• [Reading text]
Summary
Have you ever set an important goal, only to forget about it or lose momentum shortly after? It’s not that you didn’t want the goal enough. Rather, other things may have come into your life – new opportunities, obligations or distractions that eclipsed the goal you were once excited about.
This episode is about HOW to keep your important goals on the front burner of your attention so you accomplish them more often. Try these three simple strategies to stick to your goals more often:
#1. Visualization practice. When you first decided to pursue a goal, you dreamt about it and visualized it to the point where it felt real. In order to stick to your goals, make sure to do that as a daily visualization practice. Wake up in the morning, take a couple of deep breaths, close your eyes, and visualize yourself striving, struggling, and then attaining your goal. Picture yourself struggling happily and crossing the finish line. Follow this technique daily.
#2. Weekly scoring. High performers self-monitor more than underperformers. This means it’s vital to review your goals and rate your performance on a weekly basis. Look, life can be chaotic. If you’re not monitoring and scoring yourself on your important goals they’ll quickly fall to the backburner.

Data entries
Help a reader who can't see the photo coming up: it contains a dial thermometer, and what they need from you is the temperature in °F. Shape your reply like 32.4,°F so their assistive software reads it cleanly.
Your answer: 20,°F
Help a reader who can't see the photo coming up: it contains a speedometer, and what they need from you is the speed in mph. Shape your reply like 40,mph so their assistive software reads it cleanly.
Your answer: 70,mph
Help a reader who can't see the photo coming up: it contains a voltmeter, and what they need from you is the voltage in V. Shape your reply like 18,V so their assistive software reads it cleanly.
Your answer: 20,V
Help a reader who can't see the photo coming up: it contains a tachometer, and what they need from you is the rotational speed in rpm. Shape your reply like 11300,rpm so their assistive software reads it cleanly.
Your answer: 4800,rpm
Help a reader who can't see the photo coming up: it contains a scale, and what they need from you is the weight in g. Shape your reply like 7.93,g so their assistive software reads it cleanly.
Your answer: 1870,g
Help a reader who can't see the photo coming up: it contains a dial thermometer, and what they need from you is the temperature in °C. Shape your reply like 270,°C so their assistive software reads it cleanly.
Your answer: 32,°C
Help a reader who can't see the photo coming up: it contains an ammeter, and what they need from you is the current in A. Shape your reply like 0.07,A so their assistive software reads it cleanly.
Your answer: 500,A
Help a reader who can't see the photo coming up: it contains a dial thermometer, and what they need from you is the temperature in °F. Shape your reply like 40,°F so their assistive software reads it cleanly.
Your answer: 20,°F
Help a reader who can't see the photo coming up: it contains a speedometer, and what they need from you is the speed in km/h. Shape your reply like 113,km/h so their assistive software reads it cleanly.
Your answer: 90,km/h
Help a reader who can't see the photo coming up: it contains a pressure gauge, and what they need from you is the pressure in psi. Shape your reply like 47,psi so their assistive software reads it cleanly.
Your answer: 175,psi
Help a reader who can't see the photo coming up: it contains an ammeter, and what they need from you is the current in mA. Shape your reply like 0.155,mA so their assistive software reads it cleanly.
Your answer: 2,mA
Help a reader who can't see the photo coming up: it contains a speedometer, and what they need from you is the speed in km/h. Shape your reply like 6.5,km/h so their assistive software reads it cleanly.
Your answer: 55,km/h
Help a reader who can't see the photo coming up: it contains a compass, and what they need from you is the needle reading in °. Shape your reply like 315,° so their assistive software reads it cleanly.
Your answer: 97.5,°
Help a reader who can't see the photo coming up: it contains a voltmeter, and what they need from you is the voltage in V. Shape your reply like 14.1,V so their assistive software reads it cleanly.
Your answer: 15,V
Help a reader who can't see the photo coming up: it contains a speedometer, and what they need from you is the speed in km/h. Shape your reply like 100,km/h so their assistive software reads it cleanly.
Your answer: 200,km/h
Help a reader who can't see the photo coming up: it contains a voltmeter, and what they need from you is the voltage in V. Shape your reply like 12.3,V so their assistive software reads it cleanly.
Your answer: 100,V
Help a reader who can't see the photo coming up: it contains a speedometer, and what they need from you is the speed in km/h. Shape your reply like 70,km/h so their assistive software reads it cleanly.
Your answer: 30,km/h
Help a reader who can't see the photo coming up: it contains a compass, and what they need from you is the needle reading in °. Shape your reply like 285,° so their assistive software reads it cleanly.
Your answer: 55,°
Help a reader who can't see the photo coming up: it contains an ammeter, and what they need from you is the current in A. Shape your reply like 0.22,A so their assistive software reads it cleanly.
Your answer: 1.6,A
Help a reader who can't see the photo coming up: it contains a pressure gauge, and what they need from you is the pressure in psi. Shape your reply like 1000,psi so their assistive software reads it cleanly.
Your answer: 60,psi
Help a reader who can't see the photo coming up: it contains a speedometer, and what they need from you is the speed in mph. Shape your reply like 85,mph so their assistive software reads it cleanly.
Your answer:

• [Your objective]
According to the goals summary, who self-monitors more than underperformers?

• [Response to this exercise]
High performers.